Q. Why did you make me older?
A. That happened when I realized that you as a four-year-old focused on too much fantasy for the adult historical novel that I wanted to create. The younger you flew around with ZeeZee, a boy from outer space in an old school bus that your uncle had given Pa. You had a bunch of adventures and one day ZeeZee was careless and hit an old Model T with young people in it. One of them was killed. While all of this made for an interesting adventure, it didn’t move the mystery ahead, and it created a lot of dissonance in the book. It was okay for you to have imaginary friends but I had written scenes that would have worked much better in a children’s story book. So I kept the creative, imaginative part of you, but made you older with more logical abilities. You still saw dancers in the sky, and talked to ZeeZee and your Pottawatomi Indian friends, and had conversations with farm animals, but you also became part of the Sisters’ Club, attempting to unravel the mystery of the dead baby you discovered in the back woods.
Q. Tell me about how you created my parents, Ma and Pa.
A. It was 1934 during the height of the Great Depression and many farmers were losing their farms. No one know if and when the economy would get better, so I knew that Ma and Pa had to be hard-working, self-sacrificing, and dedicated to raising morally upright daughters. I also wanted them to have a strong religious faith, and impart that to you and your sisters. However, I didn’t want them to be unidimensional, so I added several quirks to your mother’s personality. First, because she lost her own mother at an early age, she didn’t quite have parenting down pat. She was superstitious and wouldn’t allow thirteen at a dinner table (one of my own grandmother’s superstitions).
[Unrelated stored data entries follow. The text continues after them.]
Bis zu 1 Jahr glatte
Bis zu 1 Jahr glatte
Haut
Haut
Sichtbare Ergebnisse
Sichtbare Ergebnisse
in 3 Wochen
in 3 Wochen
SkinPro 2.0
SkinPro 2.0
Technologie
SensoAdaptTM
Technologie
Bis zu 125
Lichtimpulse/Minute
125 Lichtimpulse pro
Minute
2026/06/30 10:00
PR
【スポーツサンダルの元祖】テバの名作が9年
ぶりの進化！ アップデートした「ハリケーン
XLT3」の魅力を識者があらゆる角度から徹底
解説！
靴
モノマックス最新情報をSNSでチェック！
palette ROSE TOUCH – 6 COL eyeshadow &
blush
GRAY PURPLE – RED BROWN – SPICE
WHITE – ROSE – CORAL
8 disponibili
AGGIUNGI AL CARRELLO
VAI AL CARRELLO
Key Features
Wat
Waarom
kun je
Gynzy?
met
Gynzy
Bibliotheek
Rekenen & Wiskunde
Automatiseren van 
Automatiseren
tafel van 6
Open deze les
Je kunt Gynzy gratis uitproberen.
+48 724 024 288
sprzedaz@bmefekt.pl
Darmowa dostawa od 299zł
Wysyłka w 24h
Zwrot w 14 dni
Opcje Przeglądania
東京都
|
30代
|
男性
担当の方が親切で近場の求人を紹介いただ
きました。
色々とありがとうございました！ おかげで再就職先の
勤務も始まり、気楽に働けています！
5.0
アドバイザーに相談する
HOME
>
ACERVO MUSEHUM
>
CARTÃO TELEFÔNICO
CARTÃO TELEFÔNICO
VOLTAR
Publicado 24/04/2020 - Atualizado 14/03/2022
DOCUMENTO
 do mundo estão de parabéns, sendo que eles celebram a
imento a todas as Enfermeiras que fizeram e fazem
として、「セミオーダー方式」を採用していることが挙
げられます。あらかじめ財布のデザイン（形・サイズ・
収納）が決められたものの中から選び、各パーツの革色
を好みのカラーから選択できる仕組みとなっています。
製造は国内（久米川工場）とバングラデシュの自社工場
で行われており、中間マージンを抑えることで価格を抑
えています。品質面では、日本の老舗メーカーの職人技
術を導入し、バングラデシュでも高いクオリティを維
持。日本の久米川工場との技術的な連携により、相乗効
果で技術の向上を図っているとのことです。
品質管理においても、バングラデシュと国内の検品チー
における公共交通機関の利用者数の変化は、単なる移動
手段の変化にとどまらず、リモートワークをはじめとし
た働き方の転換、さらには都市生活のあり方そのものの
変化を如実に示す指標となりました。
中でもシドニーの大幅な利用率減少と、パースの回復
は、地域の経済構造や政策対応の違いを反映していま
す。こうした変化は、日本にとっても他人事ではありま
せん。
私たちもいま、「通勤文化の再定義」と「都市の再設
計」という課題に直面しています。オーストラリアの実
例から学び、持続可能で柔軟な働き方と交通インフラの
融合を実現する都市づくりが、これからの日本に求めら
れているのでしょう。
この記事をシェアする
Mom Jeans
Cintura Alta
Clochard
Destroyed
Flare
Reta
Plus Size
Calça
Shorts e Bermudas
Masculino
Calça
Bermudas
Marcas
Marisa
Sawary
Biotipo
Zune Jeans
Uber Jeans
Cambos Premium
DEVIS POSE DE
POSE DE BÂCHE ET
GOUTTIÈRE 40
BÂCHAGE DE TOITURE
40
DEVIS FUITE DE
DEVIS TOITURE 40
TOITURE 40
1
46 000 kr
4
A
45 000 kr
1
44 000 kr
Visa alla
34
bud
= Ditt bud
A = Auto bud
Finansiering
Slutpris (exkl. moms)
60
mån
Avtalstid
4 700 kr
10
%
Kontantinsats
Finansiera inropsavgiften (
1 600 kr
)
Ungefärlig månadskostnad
She was scared of Gypsies and worried that they stole children, and she thought that rumors should not be confronted—that they simply would go away. That didn’t work so well when you sister Flora was rumored to be the mother of the dead baby you discovered. You girls decided to take steps to figure out the mystery and clear your sister’s name.
Q. What part of the adventures did you enjoy most after you’d written it?
A. Well, I loved the barn fire scene. I rewrote that a few times. I also loved the scene where the train riders came and helped your sister Irene catch the food thief. I was so happy that Ma and Pa invited the train riders for Sunday dinner and shared stories under the shade of the maple tree after dinner. The scene where Irene sneaks away to the Camp Meeting is another one I enjoyed.
Q. Why did you write an Epilogue forty years later?
A. All three of you girls were so interesting in totally different ways. I wanted to depict how some elements of your personalities carried through to adult life. I also wanted to include some surprise twists. Just as in real life, events don’t always turn out like you expect. I’ll leave it at that, as I don’t want to include any spoilers.
Q. Was I your favorite character? Please, please say yes.
A. Of course you were, Nellie. Just don’t tell your sisters. It’s our secret.